Suat played a peripheral role in this first litter. It was a kind uncle working at a car garage in the vicinity who discovered the litter under the drain. He took care of the puppies and Suat occasionally dropped by to pay them a visit. Suat tells us that the uncle gave some puppies away while some others strayed and disappeared. Only Big Girl and Small Girl were left when Suat came back from three weeks of leave. 

Green was born some time later to the same Mama dog under a container at the same industrial estate. This time, the litter comprised of 14 pups! 

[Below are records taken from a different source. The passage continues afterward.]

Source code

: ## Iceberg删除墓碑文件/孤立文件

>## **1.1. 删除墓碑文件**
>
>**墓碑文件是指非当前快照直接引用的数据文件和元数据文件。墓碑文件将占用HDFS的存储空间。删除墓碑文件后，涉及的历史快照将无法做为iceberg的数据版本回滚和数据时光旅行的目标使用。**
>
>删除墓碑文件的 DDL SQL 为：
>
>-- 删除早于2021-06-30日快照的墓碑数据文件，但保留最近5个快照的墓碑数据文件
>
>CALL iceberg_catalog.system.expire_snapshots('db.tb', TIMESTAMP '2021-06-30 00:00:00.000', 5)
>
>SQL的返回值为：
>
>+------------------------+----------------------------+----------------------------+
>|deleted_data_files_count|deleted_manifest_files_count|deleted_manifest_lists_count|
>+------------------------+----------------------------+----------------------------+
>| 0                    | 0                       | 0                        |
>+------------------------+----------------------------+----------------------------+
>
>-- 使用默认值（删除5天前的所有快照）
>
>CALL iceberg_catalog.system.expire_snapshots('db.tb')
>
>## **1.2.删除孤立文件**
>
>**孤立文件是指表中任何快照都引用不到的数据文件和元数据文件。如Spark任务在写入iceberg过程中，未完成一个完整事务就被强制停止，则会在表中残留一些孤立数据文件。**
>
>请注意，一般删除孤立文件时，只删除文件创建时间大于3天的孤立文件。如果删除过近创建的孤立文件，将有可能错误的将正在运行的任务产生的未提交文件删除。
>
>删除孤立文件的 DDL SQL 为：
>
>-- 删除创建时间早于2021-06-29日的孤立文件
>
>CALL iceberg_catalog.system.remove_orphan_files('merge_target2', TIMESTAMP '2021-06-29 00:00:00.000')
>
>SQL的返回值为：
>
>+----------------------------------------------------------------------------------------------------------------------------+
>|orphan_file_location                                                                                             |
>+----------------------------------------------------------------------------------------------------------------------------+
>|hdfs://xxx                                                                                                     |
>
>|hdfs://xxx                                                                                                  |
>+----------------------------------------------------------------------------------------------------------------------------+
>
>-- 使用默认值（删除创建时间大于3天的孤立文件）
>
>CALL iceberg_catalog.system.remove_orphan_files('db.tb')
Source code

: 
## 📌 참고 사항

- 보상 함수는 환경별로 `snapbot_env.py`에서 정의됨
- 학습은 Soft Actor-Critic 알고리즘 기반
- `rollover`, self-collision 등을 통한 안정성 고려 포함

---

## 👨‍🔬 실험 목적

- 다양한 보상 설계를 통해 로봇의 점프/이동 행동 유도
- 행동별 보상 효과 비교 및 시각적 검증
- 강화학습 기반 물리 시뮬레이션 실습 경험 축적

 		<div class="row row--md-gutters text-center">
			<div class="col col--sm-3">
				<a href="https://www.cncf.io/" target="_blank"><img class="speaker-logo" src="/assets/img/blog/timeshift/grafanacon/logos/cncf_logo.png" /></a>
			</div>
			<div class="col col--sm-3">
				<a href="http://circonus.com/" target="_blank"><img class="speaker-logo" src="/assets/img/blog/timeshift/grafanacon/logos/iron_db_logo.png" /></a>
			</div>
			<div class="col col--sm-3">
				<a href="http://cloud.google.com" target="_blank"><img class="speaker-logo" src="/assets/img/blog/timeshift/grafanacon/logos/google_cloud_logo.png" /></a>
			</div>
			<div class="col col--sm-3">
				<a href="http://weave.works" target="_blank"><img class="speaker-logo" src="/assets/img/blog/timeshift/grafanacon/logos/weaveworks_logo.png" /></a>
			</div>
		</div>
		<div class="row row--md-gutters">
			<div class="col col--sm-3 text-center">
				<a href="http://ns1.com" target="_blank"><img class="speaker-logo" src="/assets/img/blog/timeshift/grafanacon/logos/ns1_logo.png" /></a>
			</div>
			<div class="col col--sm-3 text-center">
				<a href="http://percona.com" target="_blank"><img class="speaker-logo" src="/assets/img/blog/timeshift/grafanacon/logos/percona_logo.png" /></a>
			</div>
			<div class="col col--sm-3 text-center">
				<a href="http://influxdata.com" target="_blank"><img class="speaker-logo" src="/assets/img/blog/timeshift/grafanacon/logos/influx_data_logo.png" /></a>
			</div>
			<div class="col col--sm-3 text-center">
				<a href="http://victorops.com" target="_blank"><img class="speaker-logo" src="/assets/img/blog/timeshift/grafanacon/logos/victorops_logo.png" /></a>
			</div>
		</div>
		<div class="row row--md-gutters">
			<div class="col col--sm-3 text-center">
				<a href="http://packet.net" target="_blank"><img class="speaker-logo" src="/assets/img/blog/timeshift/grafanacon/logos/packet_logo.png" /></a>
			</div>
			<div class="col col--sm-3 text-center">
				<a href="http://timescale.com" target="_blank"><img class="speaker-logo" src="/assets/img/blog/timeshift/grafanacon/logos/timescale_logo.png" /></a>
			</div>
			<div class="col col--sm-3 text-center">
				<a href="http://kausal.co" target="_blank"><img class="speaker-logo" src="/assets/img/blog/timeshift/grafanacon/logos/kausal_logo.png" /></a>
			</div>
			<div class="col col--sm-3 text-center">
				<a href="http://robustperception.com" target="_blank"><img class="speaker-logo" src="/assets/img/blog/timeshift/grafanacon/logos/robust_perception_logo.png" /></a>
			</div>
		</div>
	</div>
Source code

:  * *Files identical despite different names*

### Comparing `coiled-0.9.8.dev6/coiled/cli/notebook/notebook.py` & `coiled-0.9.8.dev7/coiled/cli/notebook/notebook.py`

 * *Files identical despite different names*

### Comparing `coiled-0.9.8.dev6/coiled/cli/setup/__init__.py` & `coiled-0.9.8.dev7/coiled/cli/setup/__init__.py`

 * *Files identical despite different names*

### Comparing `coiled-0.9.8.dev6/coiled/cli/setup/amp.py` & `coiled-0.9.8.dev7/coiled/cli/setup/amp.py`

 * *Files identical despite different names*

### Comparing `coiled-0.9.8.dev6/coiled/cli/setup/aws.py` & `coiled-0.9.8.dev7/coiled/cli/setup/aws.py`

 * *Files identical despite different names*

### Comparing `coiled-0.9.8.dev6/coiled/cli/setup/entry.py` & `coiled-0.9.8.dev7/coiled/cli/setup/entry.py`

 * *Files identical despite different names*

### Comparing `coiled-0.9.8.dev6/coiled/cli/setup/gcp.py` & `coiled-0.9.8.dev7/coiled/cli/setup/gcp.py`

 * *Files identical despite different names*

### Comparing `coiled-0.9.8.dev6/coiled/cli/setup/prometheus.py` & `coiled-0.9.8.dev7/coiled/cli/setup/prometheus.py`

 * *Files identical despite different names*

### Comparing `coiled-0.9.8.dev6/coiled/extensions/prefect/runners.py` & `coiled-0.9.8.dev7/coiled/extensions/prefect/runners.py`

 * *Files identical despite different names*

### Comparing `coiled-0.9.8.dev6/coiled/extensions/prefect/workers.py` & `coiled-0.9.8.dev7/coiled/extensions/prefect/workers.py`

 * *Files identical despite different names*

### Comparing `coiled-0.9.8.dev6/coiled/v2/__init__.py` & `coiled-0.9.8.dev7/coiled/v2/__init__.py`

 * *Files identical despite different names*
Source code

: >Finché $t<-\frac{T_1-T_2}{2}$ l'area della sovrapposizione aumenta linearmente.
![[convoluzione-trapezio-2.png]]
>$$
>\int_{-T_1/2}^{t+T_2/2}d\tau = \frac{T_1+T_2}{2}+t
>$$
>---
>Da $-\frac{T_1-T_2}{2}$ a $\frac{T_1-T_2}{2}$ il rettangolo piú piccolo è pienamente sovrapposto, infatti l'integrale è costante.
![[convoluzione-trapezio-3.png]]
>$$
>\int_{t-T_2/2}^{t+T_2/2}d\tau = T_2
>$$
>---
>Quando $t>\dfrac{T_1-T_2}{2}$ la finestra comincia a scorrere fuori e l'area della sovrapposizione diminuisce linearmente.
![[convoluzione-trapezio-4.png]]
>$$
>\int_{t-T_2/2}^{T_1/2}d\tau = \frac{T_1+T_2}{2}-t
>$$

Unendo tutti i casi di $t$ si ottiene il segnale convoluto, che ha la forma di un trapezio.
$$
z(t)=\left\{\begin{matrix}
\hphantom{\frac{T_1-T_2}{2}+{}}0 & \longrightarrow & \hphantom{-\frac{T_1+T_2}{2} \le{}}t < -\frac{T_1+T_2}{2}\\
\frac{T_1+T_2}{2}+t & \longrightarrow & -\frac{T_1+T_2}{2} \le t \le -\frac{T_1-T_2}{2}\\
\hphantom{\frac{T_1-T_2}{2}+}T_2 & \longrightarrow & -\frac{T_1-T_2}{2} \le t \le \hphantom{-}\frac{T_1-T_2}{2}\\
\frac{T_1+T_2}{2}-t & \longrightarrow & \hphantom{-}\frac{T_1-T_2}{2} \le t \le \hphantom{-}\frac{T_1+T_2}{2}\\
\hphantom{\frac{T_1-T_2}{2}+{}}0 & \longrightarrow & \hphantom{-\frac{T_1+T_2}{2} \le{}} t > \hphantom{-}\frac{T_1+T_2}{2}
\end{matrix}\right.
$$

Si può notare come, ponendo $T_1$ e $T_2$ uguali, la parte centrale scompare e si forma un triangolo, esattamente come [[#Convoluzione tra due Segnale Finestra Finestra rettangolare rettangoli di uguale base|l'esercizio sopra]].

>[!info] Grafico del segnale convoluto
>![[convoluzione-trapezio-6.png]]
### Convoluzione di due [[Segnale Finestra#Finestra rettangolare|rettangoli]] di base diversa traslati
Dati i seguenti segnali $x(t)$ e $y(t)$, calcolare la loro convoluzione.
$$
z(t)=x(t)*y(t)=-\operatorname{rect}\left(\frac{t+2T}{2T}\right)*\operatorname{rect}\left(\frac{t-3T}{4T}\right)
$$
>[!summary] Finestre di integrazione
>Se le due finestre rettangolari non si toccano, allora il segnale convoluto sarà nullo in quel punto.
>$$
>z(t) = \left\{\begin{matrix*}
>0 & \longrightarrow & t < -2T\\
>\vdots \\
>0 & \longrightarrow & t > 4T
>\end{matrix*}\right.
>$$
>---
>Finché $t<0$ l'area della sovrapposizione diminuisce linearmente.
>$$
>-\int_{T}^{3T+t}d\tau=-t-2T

Their first glimpse of this world was from under a container


The puppies had to be hidden away from management after some uncompassionate people complained about their presence. Suat informs us that to their relief, the uncle next door was familiar with the Mama dog and allowed them to build a make shift shelter at his place to house the puppies. 


The way they lived


It was a whole litter of 14! What happened to the rest of them? 


Fourteen! 


The makeshift shelter


Suat tells us that she managed to find homes for 7 of them, 2 were run down by vehicles when they grew adventurous and the fencing could no longer keep them in, 3 were adopted by a fish farm and to Suat's greatest regret, later died from poisoning,  Green and Moomoo were now with Gentle Paws. 


Moomoo left the litter early and was reunited with his sibling and half-siblings, at Gentle Paws


Meanwhile, the Mama dog who has long evaded capture was finally brought for sterilization and allowed to roam free once more. 

Suat told her story plainly enough, but we're sure that beneath the simplicity was a tumultuous journey of ups and downs, fear and joy, uncertainty and hope. 

With that, we hope you get an idea of what we mean by responsible rescuing. No one ever said rescuing a dog in need was an easy task. It only ever stops when you find a permanent home for the dog. And when you don't, you just have to keep on watching over it and showering it with the love and care that it deserves. 

Just like Suat with her magic box and her magic ways. 


No dogs have been endangered in the telling of this story. Suat informs us that  the old home of Big Girl, Small Girl and Green have been developed into multi-storey offices and no dogs remained behind.